If you have an existing graph (either created with LlamaIndex or otherwise), we can connect to and use it!

**NOTE:** If your graph was created outside of LlamaIndex, the most useful retrievers will be [text to cypher](/../../module_guides/indexing/lpg_index_guide#texttocypherretriever) or [cypher templates](/../../module_guides/indexing/lpg_index_guide#cyphertemplateretriever).

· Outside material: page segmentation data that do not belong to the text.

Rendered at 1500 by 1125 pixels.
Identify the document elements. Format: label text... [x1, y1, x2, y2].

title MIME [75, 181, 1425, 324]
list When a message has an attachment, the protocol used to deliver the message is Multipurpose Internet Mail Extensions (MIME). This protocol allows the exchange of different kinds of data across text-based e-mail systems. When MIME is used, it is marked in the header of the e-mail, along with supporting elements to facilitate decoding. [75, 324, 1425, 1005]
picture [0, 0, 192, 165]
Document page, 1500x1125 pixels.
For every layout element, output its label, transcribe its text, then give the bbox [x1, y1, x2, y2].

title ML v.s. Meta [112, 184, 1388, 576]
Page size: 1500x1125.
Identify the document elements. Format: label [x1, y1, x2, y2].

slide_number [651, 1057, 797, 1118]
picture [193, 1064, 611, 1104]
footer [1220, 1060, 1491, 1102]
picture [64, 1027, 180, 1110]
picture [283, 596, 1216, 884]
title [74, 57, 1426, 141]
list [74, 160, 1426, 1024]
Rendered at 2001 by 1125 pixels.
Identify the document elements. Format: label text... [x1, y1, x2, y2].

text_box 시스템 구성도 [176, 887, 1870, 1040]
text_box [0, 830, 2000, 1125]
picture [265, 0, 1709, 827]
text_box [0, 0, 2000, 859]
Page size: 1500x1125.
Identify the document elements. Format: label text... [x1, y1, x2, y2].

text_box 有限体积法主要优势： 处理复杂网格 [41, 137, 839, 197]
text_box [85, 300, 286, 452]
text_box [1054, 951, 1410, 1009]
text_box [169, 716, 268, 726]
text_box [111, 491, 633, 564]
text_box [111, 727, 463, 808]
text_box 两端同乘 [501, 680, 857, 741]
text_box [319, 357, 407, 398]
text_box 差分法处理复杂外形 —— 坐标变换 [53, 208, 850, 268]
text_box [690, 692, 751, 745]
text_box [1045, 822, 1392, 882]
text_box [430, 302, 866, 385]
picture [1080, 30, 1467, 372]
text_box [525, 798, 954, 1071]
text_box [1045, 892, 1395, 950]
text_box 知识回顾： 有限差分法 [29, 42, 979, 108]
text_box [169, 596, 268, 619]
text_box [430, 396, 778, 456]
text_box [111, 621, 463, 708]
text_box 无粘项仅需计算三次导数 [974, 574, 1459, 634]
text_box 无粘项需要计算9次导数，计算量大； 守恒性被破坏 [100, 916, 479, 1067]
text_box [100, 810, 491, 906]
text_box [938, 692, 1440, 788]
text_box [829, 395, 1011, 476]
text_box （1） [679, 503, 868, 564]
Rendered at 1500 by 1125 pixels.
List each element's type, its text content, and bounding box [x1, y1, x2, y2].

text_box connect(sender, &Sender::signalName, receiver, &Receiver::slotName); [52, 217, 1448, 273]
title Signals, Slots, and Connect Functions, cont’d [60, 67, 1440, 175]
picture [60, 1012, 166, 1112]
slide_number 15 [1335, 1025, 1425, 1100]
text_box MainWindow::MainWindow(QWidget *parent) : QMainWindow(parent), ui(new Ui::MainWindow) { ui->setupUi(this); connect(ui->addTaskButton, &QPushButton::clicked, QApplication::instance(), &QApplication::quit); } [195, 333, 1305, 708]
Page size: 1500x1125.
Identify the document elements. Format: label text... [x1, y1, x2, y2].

Other retrievers rely on properties that LlamaIndex inserts.

```
from llama_index.graph_stores.falkordb import FalkorDBPropertyGraphStore
from llama_index.core import PropertyGraphIndex
from llama_index.embeddings.openai import OpenAIEmbedding
from llama_index.llms.openai import OpenAI


graph_store = FalkorDBPropertyGraphStore(
    url="falkor://localhost:6379",
)


index = PropertyGraphIndex.from_existing(
    property_graph_store=graph_store,
    llm=OpenAI(model="gpt-3.5-turbo", temperature=0.3),
    embed_model=OpenAIEmbedding(model_name="text-embedding-3-small"),
)
```

From here, we can still insert more documents!

```
from llama_index.core import Document


document = Document(text="LlamaIndex is great!")


index.insert(document)
```

```
nodes = index.as_retriever(include_text=False).retrieve("LlamaIndex")


print(nodes[0].text)
```

```
Llamaindex -> Is -> Great
```

For full details on construction, retrieval, querying of a property graph, see the [full docs page](/../../module_guides/indexing/lpg_index_guide).